It’s only in the past decade that mobile phones have slowly been allowed into hospitals. At the start of the COVID-19 pandemic however, governments began to advise hospitals to encourage patients to use mobile devices. Not only was it a way of making sure patients used personal Track and Trace applications but smartphones also provided essential one to one contact with loved ones as a pivotal part of patient care. They helped to give people hope.
Sallyann Wright is clearly a doer and not a daydreamer. She’s a natural problem solver. Although she lives thousands of miles away in the West Midlands of England, she co-founded a charity aimed at bettering the lives of children in Nakuru, a slum town in Kenya.
Social distancing measures dramatically changed every single hospital. Patients were suddenly alone. No visitors. No friends or family. “Being alone in a Covid isolation area, surrounded by staff wearing full PPE and with family not allowed to visit you when you are sick, can be a frightening and unsettling experience,” Sallyann says.
Seeing the fear that isolation was causing patients; her team decided to tackle the situation head-on. “It became evident that not having contact with friends and family was a major part in the patients’ journey,” she says.
They couldn’t use their own phones because the average smartphone isn’t waterproof and cannot be cleaned easily and regularly. And in an old building with thick walls the signal was notoriously bad.
After Sallyann posted a call for help on Twitter, a communications sales manager saw the appeal and asked the mobile phone network EE what they should do and together they found a solution. In just under two weeks a bundle of 10 Cat S52’s turned up on the ward. The Cat S52 was chosen because it works like a normal smartphone, but it’s also been designed to be used in real-world environments. Durable, waterproof and even bleach proof, these Cat Phones are perfect for use where people need to sanitise them constantly between use and where they won’t break if they are accidentally dropped or knocked about a bit.
“Cat phones help us to provide satisfactory care and advocacy when our patients cannot be with their loved ones. Being unable to tell your loved ones that you love them before going off to intensive care can have long lasting effects”
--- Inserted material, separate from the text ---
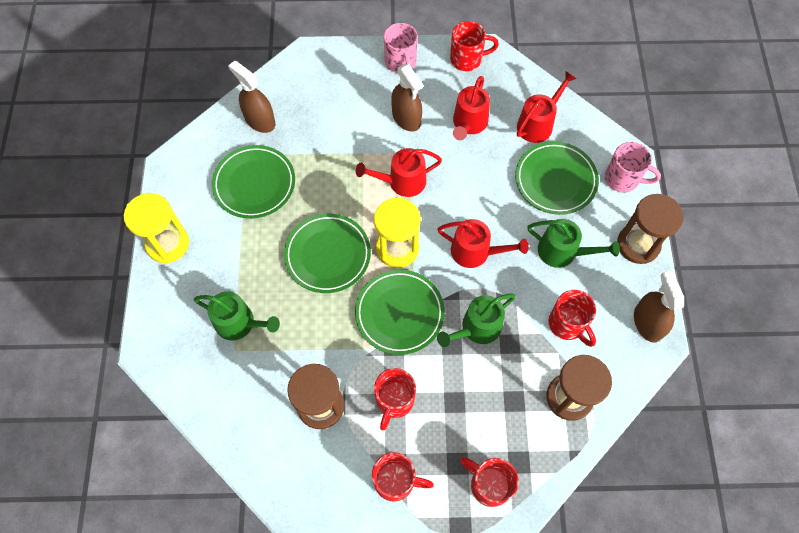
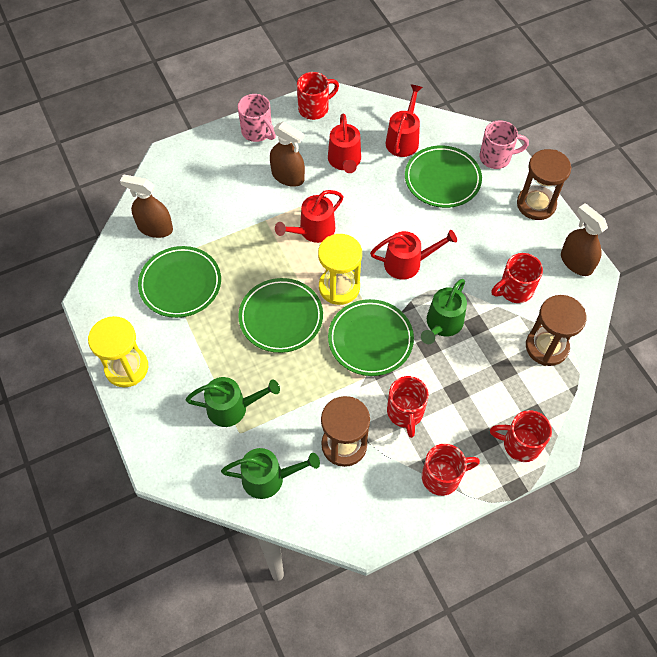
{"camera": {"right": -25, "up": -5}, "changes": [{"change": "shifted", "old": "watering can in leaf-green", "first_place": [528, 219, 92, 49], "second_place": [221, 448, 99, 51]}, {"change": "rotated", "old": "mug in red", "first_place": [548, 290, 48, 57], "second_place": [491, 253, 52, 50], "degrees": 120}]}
Now, her team at Russells Hall Hospital in the West Midlands in England can focus on getting people better: “It has not been an easy time for healthcare professionals, along with many others, but a real team spirit was evident. Support for colleagues was shown in many ways. Morale was at times very low but when you work in a team such as that of an emergency department, you have to pull together. An unprecedented time brought about exceptional courage. I think we are all very proud of our teams and of the NHS.”